I can’t say I fully agree with his reluctance to use certain C++ features like templates, but the series has shown some benefits to writing your own base code instead of relying on the standard library.

Taking that to heart, I have started a small standard library of my own, with some additions and replacements for some parts of C++’s STL. I don’t plan to stop using std:: things in my code, but writing my own versions of certain bits is, if nothing else, educational.

A wheel
I'm not reinventing it, honest!

After I found std::experimental::string_view from the draft of the next C++ version I started using it anywhere I didn’t need the mutability of std::string, but being experimental it isn’t yet fully supported across compilers. Its interoperability with std::string isn’t that great either, which prompted me to start my alternate standard library - altlib

  • with two classes to replace them both.

These two classes, alt::StrMut and alt::StrRef, aren’t really all that interesting. They perform a little bit better than the std equivalents but its nothing to write home about. The more interesting thing is a Linux tool I discovered while debugging their performance, suitably named perf.

A lot of people say the debugging tools on Linux suck compared to other OS’s. While I agree that gdb’s interface is pretty user-unfriendly, I’ve always considered valgrind a great counterexample to that argument. Maybe I’m just tool-ignorant but I think perf is yet more proof that Linux has its fair share of awesome debugging tools.

The problem that I faced was determining why

alt::StrMut s;
for(int i = 0; i < 100000; ++i){
	s.append("some random string literal");
}

was considerably slower than doing the same thing for std::string. So, in my search for a tool to help me I found perf, compiled a small test case, and ran perf record on it to collect some performance data.

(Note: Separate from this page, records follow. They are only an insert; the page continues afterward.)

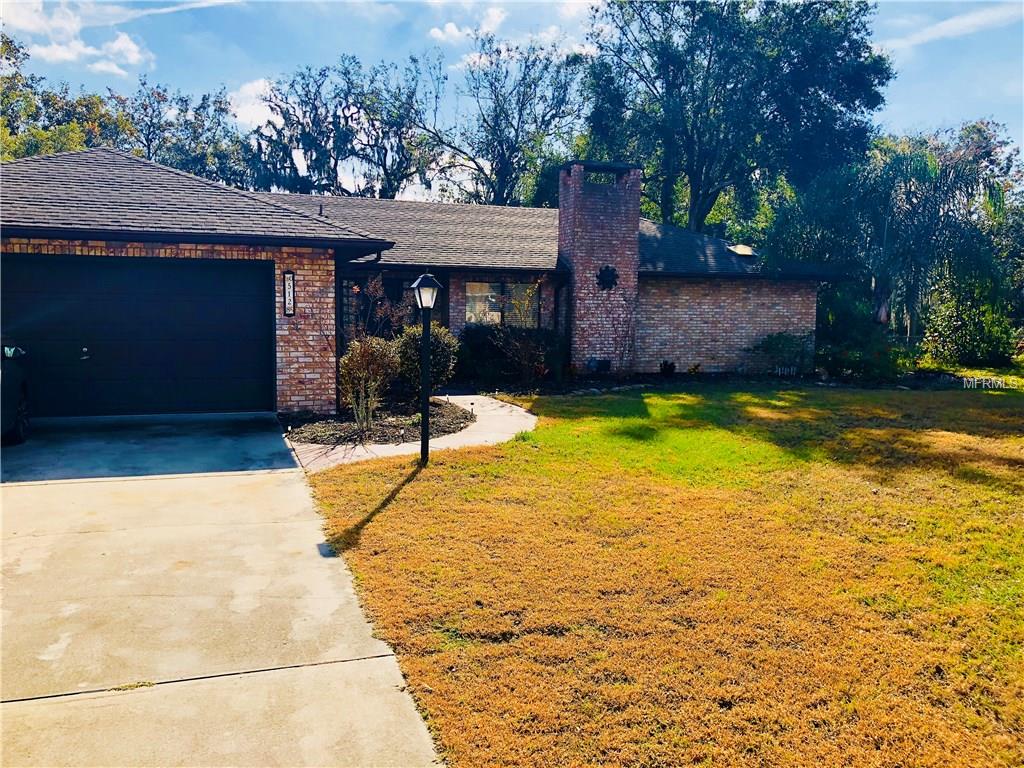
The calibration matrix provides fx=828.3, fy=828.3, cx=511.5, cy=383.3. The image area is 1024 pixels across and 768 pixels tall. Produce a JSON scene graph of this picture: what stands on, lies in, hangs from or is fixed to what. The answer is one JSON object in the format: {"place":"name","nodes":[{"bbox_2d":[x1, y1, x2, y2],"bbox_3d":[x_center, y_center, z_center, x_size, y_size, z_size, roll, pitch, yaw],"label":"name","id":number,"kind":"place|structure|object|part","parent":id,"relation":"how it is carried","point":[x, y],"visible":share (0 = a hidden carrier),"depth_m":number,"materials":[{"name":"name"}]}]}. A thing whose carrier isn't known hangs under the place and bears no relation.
{"place":"outdoors","nodes":[
{"label":"outdoors","id":0,"kind":"place"},
{"bbox_2d":[1,0,161,75],"label":"cloud","id":1,"kind":"structure","parent":0,"point":[119,44],"materials":[{"name":"white"}]},
{"bbox_2d":[0,416,446,767],"label":"driveway","id":2,"kind":"structure","parent":0,"point":[234,676],"materials":[{"name":"concrete"}]},
{"bbox_2d":[1,341,30,443],"bbox_3d":[-5.710,0.065,7.363,1.911,1.611,5.069,-1,5,-19],"label":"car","id":3,"kind":"object","parent":2,"relation":"on","point":[20,403],"visible":0.91,"depth_m":8.88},
{"bbox_2d":[226,78,279,132],"label":"cloud","id":4,"kind":"structure","parent":0,"point":[246,89],"materials":[{"name":"white"}]},
{"bbox_2d":[288,392,538,472],"label":"walkway","id":5,"kind":"structure","parent":0,"point":[480,396],"materials":[{"name":"concrete"}]},
{"bbox_2d":[0,144,845,416],"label":"house","id":6,"kind":"structure","parent":0,"point":[160,242],"depth_m":15.45,"materials":[{"name":"brick"}]},
{"bbox_2d":[1,255,274,417],"bbox_3d":[-5.204,-0.527,11.007,4.348,2.163,0.162,-1,5,-19],"label":"garage door","id":7,"kind":"structure","parent":6,"relation":"in","point":[170,272],"depth_m":10.95,"materials":[{"name":"black metal"}]},
{"label":"door handle","id":8,"kind":"part","parent":7,"relation":"part of","materials":[{"name":"metal"}]},
{"bbox_2d":[282,271,295,316],"bbox_3d":[-3.030,-1.207,11.251,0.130,0.638,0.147,-1,5,-19],"label":"house number sign","id":9,"kind":"object","parent":6,"relation":"attached to","point":[289,293],"visible":0.98,"depth_m":11.22,"materials":[{"name":"black"}]},
{"bbox_2d":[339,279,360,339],"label":"window","id":10,"kind":"structure","parent":6,"relation":"in","point":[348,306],"depth_m":15.11,"materials":[{"name":"black glass"}]},
{"bbox_2d":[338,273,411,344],"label":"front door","id":11,"kind":"structure","parent":6,"relation":"in","point":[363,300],"depth_m":15.00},
{"bbox_2d":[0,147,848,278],"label":"roof","id":12,"kind":"structure","parent":6,"relation":"on","point":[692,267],"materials":[{"name":"grey"}]},
{"bbox_2d":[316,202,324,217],"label":"vent pipe","id":13,"kind":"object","parent":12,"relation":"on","point":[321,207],"visible":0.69,"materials":[{"name":"black metal"}]},
{"bbox_2d":[727,243,757,256],"bbox_3d":[5.314,-3.053,19.227,0.737,0.341,0.734,-1,5,-19],"label":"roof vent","id":14,"kind":"object","parent":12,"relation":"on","point":[743,248],"visible":0.79,"depth_m":19.03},
{"bbox_2d":[463,280,538,327],"bbox_3d":[-0.269,-1.578,16.663,1.741,1.166,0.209,-1,5,-19],"label":"window","id":15,"kind":"structure","parent":6,"relation":"in","point":[492,291],"depth_m":16.69,"materials":[{"name":"glass"}]},
{"bbox_2d":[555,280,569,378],"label":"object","id":16,"kind":"object","parent":6,"relation":"attached to","point":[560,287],"visible":0.72,"depth_m":17.31,"materials":[{"name":"black"}]},
{"bbox_2d":[558,160,641,371],"bbox_3d":[1.847,-2.402,17.825,1.269,4.369,1.083,-1,5,-19],"label":"brick chimney","id":17,"kind":"object","parent":6,"relation":"attached to","point":[577,293],"visible":0.95,"depth_m":17.34,"materials":[{"name":"red brick"}]},
{"bbox_2d":[596,265,619,290],"bbox_3d":[1.969,-2.176,17.060,0.498,0.587,0.195,-1,5,-19],"label":"ornament","id":18,"kind":"object","parent":17,"relation":"attached to","point":[611,272],"visible":0.98,"depth_m":17.04,"materials":[{"name":"black metal"}]},
{"bbox_2d":[427,6,506,45],"label":"cloud","id":19,"kind":"structure","parent":0,"point":[454,29],"materials":[{"name":"white"}]},
{"bbox_2d":[0,0,1022,201],"label":"sky","id":20,"kind":"structure","parent":0,"point":[448,29],"materials":[{"name":"blue"}]},
{"bbox_2d":[302,382,1023,767],"label":"lawn","id":21,"kind":"structure","parent":0,"point":[425,485],"materials":[{"name":"plant"}]},
{"bbox_2d":[410,273,442,464],"bbox_3d":[-0.881,-0.141,8.428,0.339,2.002,0.375,-1,5,-19],"label":"lamp post","id":22,"kind":"object","parent":21,"relation":"on","point":[431,302],"visible":0.99,"depth_m":8.38,"materials":[{"name":"black metal"}]},
{"bbox_2d":[878,2,1022,52],"label":"cloud","id":23,"kind":"structure","parent":0,"point":[944,29],"materials":[{"name":"white"}]},
{"label":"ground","id":24,"kind":"structure","parent":0},
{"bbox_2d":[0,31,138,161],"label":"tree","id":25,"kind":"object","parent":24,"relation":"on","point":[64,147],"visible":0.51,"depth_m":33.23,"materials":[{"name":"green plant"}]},
{"bbox_2d":[115,78,253,182],"label":"tree","id":26,"kind":"object","parent":24,"relation":"on","point":[151,140],"visible":0.54,"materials":[{"name":"green plant"}]},
{"bbox_2d":[247,55,440,199],"label":"tree","id":27,"kind":"object","parent":24,"relation":"on","point":[336,110],"visible":0.79,"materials":[{"name":"plant"}]},
{"bbox_2d":[290,398,475,444],"bbox_3d":[-1.712,0.513,11.442,2.705,0.250,2.877,-1,5,-19],"label":"garden bed","id":28,"kind":"object","parent":24,"relation":"on","point":[461,416],"visible":0.65,"depth_m":10.92,"materials":[{"name":"brown soil"}]},
{"bbox_2d":[337,336,401,432],"bbox_3d":[-1.840,-0.014,10.567,1.039,1.325,1.054,-1,5,-19],"label":"shrub","id":29,"kind":"object","parent":28,"relation":"on","point":[365,358],"visible":0.96,"depth_m":10.43,"materials":[{"name":"green plant"}]},
{"bbox_2d":[394,324,458,397],"bbox_3d":[-1.343,-0.295,12.432,1.156,1.294,1.188,-1,5,-19],"label":"shrub","id":30,"kind":"object","parent":28,"relation":"on","point":[439,336],"visible":0.71,"depth_m":12.16,"materials":[{"name":"green plant"}]},
{"bbox_2d":[420,36,586,207],"bbox_3d":[-0.581,-8.795,39.234,9.118,14.480,9.459,-4,7,-44],"label":"tree","id":31,"kind":"object","parent":24,"relation":"on","point":[501,181],"visible":0.84,"depth_m":37.58,"materials":[{"name":"plant"}]},
{"bbox_2d":[456,325,566,387],"bbox_3d":[-0.130,-0.542,16.393,2.667,1.284,1.554,-1,5,-19],"label":"shrub","id":32,"kind":"object","parent":24,"relation":"on","point":[478,349],"visible":0.75,"depth_m":16.06,"materials":[{"name":"green plant"}]},
{"bbox_2d":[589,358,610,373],"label":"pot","id":33,"kind":"object","parent":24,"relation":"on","point":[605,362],"visible":0.85,"depth_m":17.09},
{"bbox_2d":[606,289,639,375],"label":"bare shrub","id":34,"kind":"object","parent":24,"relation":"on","point":[615,340],"visible":0.97,"depth_m":17.20,"materials":[{"name":"plant"}]},
{"bbox_2d":[659,360,675,374],"bbox_3d":[3.332,-0.291,17.786,0.467,0.422,0.470,-1,5,-19],"label":"small plant","id":35,"kind":"object","parent":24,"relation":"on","point":[671,366],"visible":0.95,"depth_m":17.71,"materials":[{"name":"plant"}]},
{"bbox_2d":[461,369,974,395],"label":"garden bed","id":36,"kind":"object","parent":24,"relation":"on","point":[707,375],"visible":0.46,"depth_m":16.70,"materials":[{"name":"black"}]},
{"bbox_2d":[577,0,889,239],"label":"tree","id":37,"kind":"object","parent":24,"relation":"on","point":[698,190],"visible":0.92,"depth_m":26.66,"materials":[{"name":"green plant"}]},
{"bbox_2d":[749,331,813,374],"bbox_3d":[6.122,-0.646,18.592,1.698,1.119,1.555,-1,5,-19],"label":"shrub","id":38,"kind":"object","parent":24,"relation":"on","point":[779,343],"visible":0.92,"depth_m":18.36,"materials":[{"name":"green plant"}]},
{"bbox_2d":[814,297,906,378],"bbox_3d":[8.067,-0.934,19.288,2.351,1.856,2.537,-1,5,-19],"label":"shrub","id":39,"kind":"object","parent":24,"relation":"on","point":[872,364],"visible":0.8,"depth_m":18.85,"materials":[{"name":"green plant"}]},
{"bbox_2d":[771,122,1021,353],"bbox_3d":[10.006,-3.398,21.850,5.864,6.570,5.765,-1,5,-19],"label":"palm tree","id":40,"kind":"object","parent":24,"relation":"on","point":[916,168],"visible":0.86,"depth_m":20.83,"materials":[{"name":"green plant"}]},
{"bbox_2d":[921,265,1019,364],"bbox_3d":[11.899,-1.584,21.395,2.598,2.848,2.591,-1,5,-19],"label":"shrub","id":41,"kind":"object","parent":24,"relation":"on","point":[961,334],"visible":0.84,"depth_m":20.91,"materials":[{"name":"green plant"}]}
]}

The perf tool dumps out a perf.data file, which can then be analyzed with perf report. This was when my mind was slightly blown, as perf gives an amazing annotated view of the assembly. As well as having neat arrows to trace the flow of jmp instructions, it lists the hot parts of the code that are bottlenecking the program’s performance. If you compile with debugging symbols, it intermixes the assembly with the source code too.

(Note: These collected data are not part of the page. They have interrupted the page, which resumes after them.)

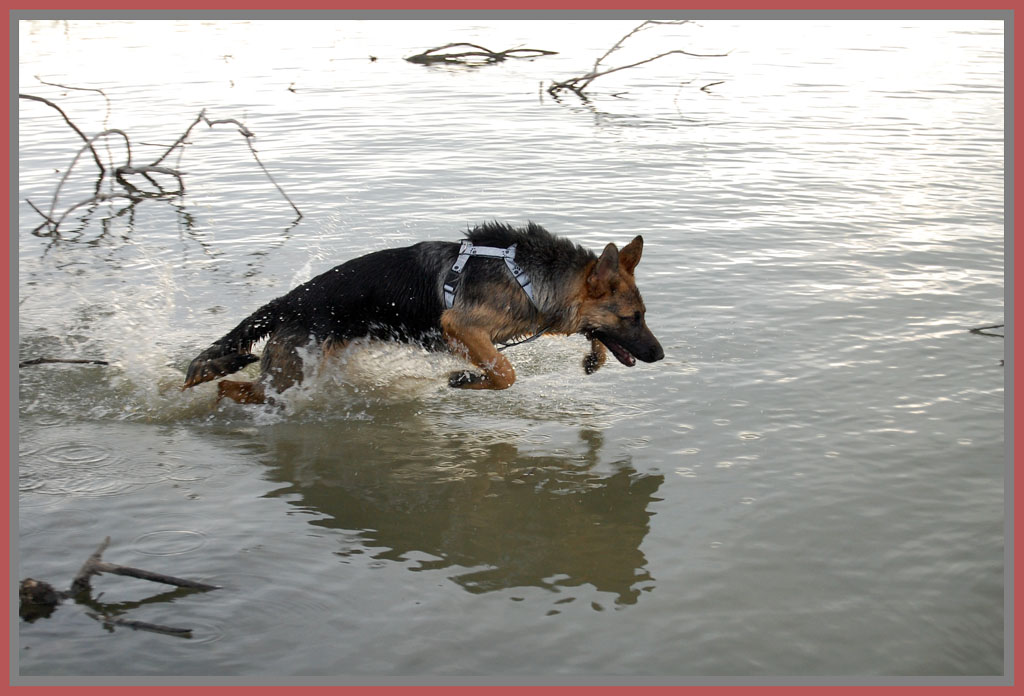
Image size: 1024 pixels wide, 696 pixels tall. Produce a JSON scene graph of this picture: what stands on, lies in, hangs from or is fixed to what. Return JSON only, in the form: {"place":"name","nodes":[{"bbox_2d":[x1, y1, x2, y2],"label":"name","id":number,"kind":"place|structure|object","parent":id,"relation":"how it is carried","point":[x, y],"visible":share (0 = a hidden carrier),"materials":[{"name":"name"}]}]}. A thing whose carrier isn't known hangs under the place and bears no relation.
{"place":"outdoors","nodes":[
{"label":"outdoors","id":0,"kind":"place"},
{"bbox_2d":[11,20,1002,680],"label":"water","id":1,"kind":"structure","parent":0,"point":[588,609],"materials":[{"name":"liquid"}]},
{"bbox_2d":[18,578,62,613],"label":"rock","id":2,"kind":"object","parent":1,"relation":"in","point":[51,591],"visible":0.86,"materials":[{"name":"brown wood"}]},
{"bbox_2d":[18,357,110,367],"label":"stick","id":3,"kind":"object","parent":1,"relation":"in","point":[80,362],"visible":0.96,"materials":[{"name":"brown wood"}]},
{"bbox_2d":[83,609,193,636],"label":"stick","id":4,"kind":"object","parent":1,"relation":"in","point":[145,625],"visible":0.97,"materials":[{"name":"brown wood"}]},
{"bbox_2d":[67,534,220,594],"label":"branch","id":5,"kind":"object","parent":1,"relation":"in","point":[157,577],"visible":0.98,"materials":[{"name":"brown wood"}]},
{"bbox_2d":[22,86,301,239],"label":"branch","id":6,"kind":"object","parent":1,"relation":"in","point":[80,132],"visible":0.95,"materials":[{"name":"wood"}]},
{"bbox_2d":[181,225,666,408],"label":"dog","id":7,"kind":"object","parent":1,"relation":"in","point":[614,287],"visible":0.93},
{"bbox_2d":[440,240,536,310],"label":"dog harness","id":8,"kind":"object","parent":7,"relation":"on","point":[510,266],"visible":0.6,"materials":[{"name":"grey fabric"}]},
{"bbox_2d":[496,324,548,349],"label":"strap","id":9,"kind":"object","parent":8,"relation":"attached to","point":[537,335],"visible":0.81,"materials":[{"name":"black plastic"}]},
{"bbox_2d":[404,42,559,66],"label":"branch","id":10,"kind":"object","parent":1,"relation":"in","point":[498,57],"visible":0.95,"materials":[{"name":"brown wood"}]},
{"bbox_2d":[542,18,731,99],"label":"branch","id":11,"kind":"object","parent":1,"relation":"in","point":[563,86],"visible":0.9,"materials":[{"name":"brown wood"}]},
{"bbox_2d":[698,80,723,92],"label":"twig","id":12,"kind":"object","parent":1,"relation":"in","point":[704,88],"visible":0.97,"materials":[{"name":"brown wood"}]},
{"bbox_2d":[968,324,1003,336],"label":"twig","id":13,"kind":"object","parent":1,"relation":"in","point":[976,329],"visible":0.9,"materials":[{"name":"brown wood"}]}
]}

I was quickly able to see the following code was the main bottleneck, in a simple strlen equivalent function:

Linux's perf utility in action

But that seemed very odd to me, I had created the StrMut class so that its append method took a const StrRef&, which the string literal could be implicitly converted to with some constructors like this:

template<size_t N>
StrRef(const (&str)[N]) : length(N-1), /* [...] */

StrRef(const char* str) : length(StrLen(str)), /* [...] */

I had assumed that a string literal would bind to the first one, which gets the literal’s length at compile time with no need for a StrLen call, but it was the second constructor that was actually getting called.

After some searching, I found a stackoverflow answer that seems to suggest that a string literal binds more easily to the latter style due to the former being a template call. I’m not sure if it should really work that way, but apparently it does. I changed the second constructor to take a plain char* without the const to stop literals from binding to it, there’s probably a better fix but that’ll do for the time being.

So I suppose I should thank the Handmade Hero series, for inspiring me to write code which happened to have a bug that - in turn - introduced me to perf. It will be a cool new tool in my Linux C++ debugging adventures!